In Experiment 2 the precursor and masker were always broadband and the temporal predictability and coherence of the signal band (1 kHz frequency band) and off-frequency components (0.25, 0.5, 2 and 4 kHz) were manipulated yielding 4 conditions with different precursors (see Fig. 2): temporally regular across all frequency bands (TP+TC+), jittered within the signal band (TP−SIGTC−), the flanker bands (TP+SIGTC−), or both (TP−TC−), and an additional ‘no-build up’, or neutral TP0, condition which just contained the masker with no precursor. Schematics of the stimuli in each experiment are included in Figs. 1A and 2A.
Testing protocol
The experimental protocol was approved by the University College of London Research Ethics Committee and all research was performed in accordance with the relevant guidelines and regulations.
Staircase procedure
An adaptive staircase procedure was used to vary signal level between trials. A 3-down 1-up design was used with three sequential rules for varying the change in sound level (with rule changes being applied immediately after the last reversal): rule 1 = 3 reversals with a 6 dB step size, rule 2 = 3 reversals with a 2 dB step size and rule 3 = 4 reversals with a 1 dB step size. The tone signal level started at 65 dB SPL for each block.
General procedure
Tone detection threshold for each of the seven backgrounds were measured in blocks and 3 repeats of each threshold were measured. The intention was for that for each repeat, the order of the blocks would be re-randomised. Owing to an experimenter error this was only performed for 8 of the 19 participants. Nonetheless, statistical comparison of the mean thresholds across the three repeats for each condition for the two groups (i.e. randomised vs. same order participants) demonstrated there was no significant effect of the order within a repeat cycle between the two groups (paired t-test, uncorrected for multiple comparisons to add confidence, p > 0.05 for all conditions). Within each block a 3-interval forced choice design was used to probe tone signal detection. On a given trial 3 identical backgrounds, presented consecutively, were presented with a 1 s interval between each. Within one of these intervals a tone signal was added, and the participant was asked to identify the interval containing the tone using a mouse click on a response screen.
Data analysis
Data was stored using MATLAB and converted into a suitable structures for analysis in SPSS. For each participant and testing block the threshold was calculated as the mean signal sound level across the final 4 reversals and we kept each of the 3 individual thresholds (i.e. 3 × repeats) for each condition. Due to relatively high across-participant variability and absence of exclusion criteria for poor performers we used Generalized Linear Mixed Models (GLMM, with a linear link function) to understand our data. Linear Mixed Models (LMMs) and Generalized Linear Mixed Models offer the opportunity to model random effects34, for example underlying differences in hearing ability, within the data and, hence, can reduce false positives and false negatives35. Hence, this was deemed an appropriate way to control for inter-individual differences in threshold. Analysis was performed in SPSS (IBM SPSS Statistics 27).

**Dataset content**.
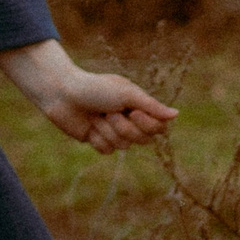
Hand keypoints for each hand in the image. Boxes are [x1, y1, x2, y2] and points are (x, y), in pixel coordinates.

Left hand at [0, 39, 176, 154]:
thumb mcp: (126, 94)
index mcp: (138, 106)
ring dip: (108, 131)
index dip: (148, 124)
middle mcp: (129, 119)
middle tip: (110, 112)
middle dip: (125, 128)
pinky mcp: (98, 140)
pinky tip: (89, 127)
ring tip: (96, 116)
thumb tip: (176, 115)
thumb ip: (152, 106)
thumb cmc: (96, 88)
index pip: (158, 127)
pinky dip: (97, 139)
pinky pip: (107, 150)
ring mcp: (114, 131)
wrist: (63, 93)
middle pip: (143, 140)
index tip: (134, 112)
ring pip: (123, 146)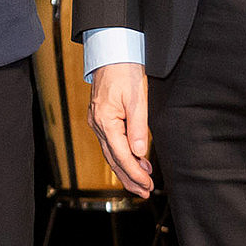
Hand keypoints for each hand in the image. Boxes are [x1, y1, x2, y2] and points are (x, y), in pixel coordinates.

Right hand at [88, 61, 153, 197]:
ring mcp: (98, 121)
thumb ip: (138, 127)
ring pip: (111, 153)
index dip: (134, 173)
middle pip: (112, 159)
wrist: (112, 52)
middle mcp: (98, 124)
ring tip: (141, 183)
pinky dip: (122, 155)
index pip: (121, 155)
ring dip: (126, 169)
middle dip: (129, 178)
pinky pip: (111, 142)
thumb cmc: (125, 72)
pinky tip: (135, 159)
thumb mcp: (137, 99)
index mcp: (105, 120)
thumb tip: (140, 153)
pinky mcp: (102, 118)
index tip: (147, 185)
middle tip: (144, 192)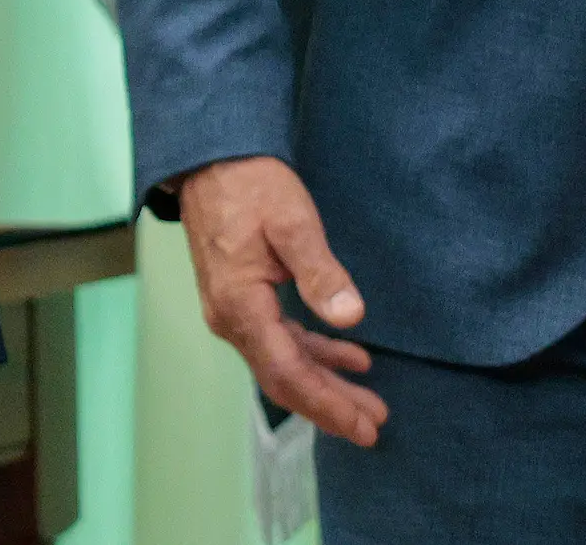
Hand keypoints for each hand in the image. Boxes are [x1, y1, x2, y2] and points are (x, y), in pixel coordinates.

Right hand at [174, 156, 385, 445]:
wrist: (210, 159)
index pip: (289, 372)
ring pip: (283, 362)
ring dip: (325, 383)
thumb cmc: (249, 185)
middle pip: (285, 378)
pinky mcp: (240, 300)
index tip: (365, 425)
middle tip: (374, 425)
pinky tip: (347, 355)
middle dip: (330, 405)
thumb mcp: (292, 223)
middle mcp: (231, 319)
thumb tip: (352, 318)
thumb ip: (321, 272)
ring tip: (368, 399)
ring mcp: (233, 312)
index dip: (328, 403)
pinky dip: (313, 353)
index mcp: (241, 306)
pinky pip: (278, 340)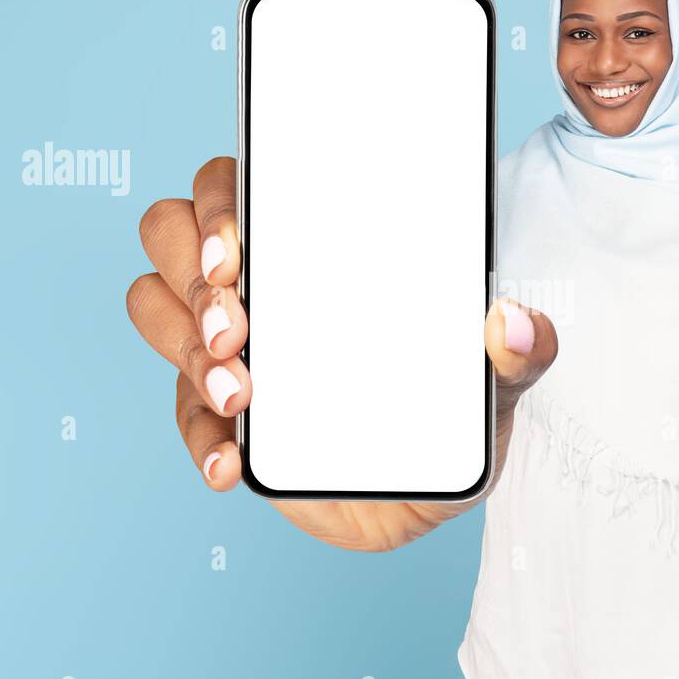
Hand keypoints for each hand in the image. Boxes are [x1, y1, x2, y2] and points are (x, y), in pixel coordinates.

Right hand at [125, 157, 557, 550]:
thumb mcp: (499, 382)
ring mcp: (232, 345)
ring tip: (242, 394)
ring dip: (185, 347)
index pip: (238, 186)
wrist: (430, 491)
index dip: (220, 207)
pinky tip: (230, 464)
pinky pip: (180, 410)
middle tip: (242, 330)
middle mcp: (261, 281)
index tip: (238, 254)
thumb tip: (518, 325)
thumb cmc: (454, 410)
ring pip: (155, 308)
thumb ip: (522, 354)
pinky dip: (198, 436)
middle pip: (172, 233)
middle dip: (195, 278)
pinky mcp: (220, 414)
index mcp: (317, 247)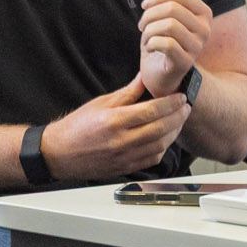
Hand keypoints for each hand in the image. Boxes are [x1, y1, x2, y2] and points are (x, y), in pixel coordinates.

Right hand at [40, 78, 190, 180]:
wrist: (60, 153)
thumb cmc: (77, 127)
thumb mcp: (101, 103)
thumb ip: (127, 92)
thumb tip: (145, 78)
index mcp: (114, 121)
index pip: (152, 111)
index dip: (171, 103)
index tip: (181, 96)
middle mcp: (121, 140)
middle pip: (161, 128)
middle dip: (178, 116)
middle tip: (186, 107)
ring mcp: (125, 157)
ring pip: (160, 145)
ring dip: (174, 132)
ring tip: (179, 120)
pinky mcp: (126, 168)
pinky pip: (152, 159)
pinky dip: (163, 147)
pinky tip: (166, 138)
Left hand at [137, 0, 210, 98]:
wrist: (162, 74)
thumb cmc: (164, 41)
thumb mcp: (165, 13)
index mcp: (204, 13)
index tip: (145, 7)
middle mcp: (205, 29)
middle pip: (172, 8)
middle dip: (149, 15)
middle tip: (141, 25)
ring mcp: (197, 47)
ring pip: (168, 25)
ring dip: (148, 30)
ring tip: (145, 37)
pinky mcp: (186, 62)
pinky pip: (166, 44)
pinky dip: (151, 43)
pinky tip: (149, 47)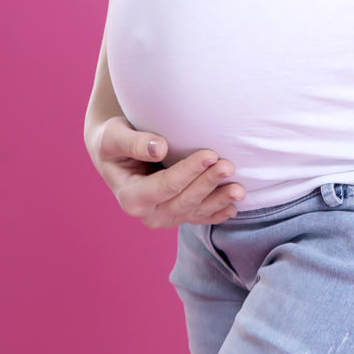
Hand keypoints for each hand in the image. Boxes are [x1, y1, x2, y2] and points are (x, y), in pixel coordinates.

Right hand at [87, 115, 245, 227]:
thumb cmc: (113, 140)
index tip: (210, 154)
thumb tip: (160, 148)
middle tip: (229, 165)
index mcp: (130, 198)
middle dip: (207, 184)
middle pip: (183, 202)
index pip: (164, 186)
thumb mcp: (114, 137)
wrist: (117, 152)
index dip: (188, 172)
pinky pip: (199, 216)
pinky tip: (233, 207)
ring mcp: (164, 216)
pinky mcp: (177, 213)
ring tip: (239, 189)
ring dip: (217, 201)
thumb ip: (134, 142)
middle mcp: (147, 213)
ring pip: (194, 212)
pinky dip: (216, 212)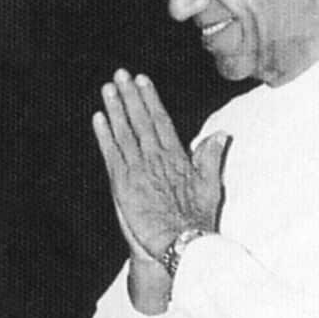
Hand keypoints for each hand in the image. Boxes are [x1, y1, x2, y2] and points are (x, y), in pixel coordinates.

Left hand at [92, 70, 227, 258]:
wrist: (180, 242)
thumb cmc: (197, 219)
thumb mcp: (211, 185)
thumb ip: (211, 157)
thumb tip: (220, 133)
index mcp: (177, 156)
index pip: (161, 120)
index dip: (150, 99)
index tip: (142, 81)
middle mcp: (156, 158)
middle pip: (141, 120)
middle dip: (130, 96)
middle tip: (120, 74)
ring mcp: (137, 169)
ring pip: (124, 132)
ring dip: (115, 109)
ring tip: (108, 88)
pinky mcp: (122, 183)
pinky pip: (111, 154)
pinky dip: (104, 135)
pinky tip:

**Requirement**.
Reproduce the part of the methods passage above starting at "Testing protocol" and ending at "for each block.", changing "step size" to "increment" wherever it occurs.

**Answer**.
Testing protocol
The experimental protocol was approved by the University College of London Research Ethics Committee and all research was performed in accordance with the relevant guidelines and regulations.
Staircase procedure
An adaptive staircase procedure was used to vary signal level between trials. A 3-down 1-up design was used with three sequential rules for varying the change in sound level (with rule changes being applied immediately after the last reversal): rule 1 = 3 reversals with a 6 dB increment, rule 2 = 3 reversals with a 2 dB increment and rule 3 = 4 reversals with a 1 dB increment. The tone signal level started at 65 dB SPL for each block.